Most surprisingly censorship also also caused Jews to examine their own attitudes and to modify extreme negative and xenophobic sources. But it also accelerated the split within Judaism between those who wanted to preserve its authentic integrity and those who, on the other hand, either preferred to expand the process of cutting things out of the tradition or wanted it to meld with the mindset and values as those of the dominant Christian world.

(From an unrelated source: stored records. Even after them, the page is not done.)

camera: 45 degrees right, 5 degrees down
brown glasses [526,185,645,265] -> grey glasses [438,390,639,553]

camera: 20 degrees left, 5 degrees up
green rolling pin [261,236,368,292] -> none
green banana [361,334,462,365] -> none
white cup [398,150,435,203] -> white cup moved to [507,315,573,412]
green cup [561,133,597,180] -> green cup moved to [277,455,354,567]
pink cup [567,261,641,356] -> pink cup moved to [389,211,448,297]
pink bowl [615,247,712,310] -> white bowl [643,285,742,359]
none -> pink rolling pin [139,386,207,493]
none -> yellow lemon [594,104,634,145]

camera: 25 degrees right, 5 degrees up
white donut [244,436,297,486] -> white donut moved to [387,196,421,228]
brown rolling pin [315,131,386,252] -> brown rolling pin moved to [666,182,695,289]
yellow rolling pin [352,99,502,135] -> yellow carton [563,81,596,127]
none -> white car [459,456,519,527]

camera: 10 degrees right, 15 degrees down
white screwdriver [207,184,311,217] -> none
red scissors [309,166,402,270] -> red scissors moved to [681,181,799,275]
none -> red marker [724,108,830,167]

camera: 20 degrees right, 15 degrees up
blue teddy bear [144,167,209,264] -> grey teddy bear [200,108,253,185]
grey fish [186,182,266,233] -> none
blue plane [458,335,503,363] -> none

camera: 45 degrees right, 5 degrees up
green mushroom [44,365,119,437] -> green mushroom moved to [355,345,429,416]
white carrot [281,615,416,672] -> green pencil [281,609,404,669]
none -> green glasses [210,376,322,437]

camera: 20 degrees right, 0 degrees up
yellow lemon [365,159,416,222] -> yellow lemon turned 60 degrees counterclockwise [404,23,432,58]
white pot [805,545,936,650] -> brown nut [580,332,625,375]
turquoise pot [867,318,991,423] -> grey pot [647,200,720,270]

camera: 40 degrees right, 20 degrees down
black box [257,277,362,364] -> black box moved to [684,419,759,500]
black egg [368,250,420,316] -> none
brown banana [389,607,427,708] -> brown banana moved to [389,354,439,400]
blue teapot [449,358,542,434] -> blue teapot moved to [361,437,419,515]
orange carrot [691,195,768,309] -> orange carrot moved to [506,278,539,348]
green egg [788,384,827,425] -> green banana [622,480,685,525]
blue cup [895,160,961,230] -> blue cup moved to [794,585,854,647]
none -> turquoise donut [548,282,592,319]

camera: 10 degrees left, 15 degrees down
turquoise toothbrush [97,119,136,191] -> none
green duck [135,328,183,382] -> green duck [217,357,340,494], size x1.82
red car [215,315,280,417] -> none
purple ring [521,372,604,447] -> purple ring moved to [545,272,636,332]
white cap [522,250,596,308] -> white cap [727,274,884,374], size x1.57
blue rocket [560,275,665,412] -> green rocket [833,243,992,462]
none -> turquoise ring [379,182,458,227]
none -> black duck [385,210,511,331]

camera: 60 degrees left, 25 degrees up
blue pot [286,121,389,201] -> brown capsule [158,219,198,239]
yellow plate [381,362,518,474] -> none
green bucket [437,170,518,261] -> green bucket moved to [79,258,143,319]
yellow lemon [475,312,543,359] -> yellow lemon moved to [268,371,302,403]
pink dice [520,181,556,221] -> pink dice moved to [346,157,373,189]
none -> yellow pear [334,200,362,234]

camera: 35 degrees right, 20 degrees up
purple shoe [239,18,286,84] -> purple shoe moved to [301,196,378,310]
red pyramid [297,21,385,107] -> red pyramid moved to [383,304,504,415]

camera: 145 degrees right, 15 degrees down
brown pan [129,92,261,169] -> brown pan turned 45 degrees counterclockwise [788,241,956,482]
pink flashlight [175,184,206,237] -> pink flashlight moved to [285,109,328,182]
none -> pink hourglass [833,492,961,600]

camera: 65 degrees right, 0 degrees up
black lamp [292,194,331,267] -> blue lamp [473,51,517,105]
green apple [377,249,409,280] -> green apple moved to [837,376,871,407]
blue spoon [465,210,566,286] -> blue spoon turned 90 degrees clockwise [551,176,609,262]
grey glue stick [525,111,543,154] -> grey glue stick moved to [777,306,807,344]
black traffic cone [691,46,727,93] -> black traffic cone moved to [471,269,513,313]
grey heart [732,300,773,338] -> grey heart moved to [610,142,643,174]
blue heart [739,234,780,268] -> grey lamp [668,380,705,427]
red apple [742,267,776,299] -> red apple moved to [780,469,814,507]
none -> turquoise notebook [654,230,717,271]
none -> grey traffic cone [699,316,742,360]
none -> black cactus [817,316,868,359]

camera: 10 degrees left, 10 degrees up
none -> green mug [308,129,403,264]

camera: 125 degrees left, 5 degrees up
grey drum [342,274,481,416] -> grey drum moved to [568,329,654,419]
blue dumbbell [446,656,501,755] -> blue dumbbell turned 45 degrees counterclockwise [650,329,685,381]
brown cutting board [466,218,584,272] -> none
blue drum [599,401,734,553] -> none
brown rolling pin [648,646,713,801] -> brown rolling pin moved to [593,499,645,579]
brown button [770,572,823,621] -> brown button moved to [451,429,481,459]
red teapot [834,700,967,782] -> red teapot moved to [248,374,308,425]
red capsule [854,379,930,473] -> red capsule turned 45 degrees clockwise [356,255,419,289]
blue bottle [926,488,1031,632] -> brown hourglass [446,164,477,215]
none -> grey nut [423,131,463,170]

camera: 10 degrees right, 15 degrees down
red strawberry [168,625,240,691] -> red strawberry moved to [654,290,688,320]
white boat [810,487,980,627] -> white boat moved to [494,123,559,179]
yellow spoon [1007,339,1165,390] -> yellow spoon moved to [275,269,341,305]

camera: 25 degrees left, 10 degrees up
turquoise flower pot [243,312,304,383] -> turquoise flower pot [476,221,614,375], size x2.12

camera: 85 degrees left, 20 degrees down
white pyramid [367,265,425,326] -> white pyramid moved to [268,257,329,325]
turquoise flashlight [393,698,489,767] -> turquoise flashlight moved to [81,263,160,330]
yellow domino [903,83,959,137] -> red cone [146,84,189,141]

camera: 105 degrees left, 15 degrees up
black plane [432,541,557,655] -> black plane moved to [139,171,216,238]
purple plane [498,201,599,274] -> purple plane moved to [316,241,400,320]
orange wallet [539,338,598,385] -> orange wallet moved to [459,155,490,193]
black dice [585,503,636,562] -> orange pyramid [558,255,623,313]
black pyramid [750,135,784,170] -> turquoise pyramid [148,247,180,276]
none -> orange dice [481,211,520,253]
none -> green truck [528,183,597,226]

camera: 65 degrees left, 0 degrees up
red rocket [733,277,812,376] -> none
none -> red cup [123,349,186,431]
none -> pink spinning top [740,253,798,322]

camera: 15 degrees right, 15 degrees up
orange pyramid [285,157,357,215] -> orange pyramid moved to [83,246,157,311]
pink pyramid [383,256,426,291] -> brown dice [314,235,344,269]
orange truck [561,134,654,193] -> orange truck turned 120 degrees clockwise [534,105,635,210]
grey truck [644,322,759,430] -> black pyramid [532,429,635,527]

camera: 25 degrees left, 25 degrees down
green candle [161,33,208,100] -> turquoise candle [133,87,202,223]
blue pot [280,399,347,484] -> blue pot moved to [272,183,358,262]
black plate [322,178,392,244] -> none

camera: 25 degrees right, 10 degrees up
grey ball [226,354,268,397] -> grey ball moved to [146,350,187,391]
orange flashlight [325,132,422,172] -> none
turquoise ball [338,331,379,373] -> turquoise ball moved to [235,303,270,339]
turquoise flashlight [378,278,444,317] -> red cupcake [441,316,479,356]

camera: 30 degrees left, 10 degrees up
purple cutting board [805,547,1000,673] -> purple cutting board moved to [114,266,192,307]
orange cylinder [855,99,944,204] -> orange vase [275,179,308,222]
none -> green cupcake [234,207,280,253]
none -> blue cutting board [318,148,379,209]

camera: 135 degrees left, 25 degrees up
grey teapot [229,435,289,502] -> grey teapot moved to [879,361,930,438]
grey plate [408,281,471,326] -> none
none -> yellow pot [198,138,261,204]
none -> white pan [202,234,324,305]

What interests me, and is so relevant now, is that the campaign to censor or “update” Jewish texts was aided and abetted by Jews who had converted to Christianity, who psychologically probably needed to prove themselves holier or had to assuage their guilt and wanted to see Judaism disappear. And also by Jews still within Judaism who wanted to change Judaism to be more like the dominant Christian world around them . In other words, just as today, many who campaign against Jewish cultural or national autonomy are often Jews who have abandoned Judaism, or those who resent the increasing orthodoxy and strength of its religious mainstream and seek to ameliorate or change it. In so doing, they ally themselves with forces that, for all their disguise, are inimical to Jewish survival.

The trouble is that all this achieves is to force many of those loyal to Judaism to focus exclusively on its survival and to become even more inward-looking. Force, aggression, and antagonism often have effects opposite to those intended.

2 thoughts on “Censorship

  1. The funny thing is that Christian antipathy for the Talmud has similar reasons with why some Orthodox Jews gave it an almost mystical significance. They treat(ed) each statement as if they're authoritative or religiously significant, rather than just opinions on a variety of topics which Jews aren't bound to accept. It reminds me of rabbis like Elyashiv criticizing any positions which argue that the rabbis of the Talmud were wrong about the natural sciences, because the rabbis of the Talmud could not be mistaken, and because they could not have idle or secular discourse. Or when Yair Hoffman says eating olives may pose a "halakhic" problem because there was an opinion that olives might cause memory loss (even though that wasn't a halakhic opinion, if I recall correctly).

  2. Yes, this nonsense about olives is as symptomatic of Orthodoxy gone crazy as is inerrancy. They are just talking themselves into a superstitious dead end.
    what upsets me most is the way great minds like R Ovadiah Yosef ז״ל allowed themselves to be cowed by these bullies.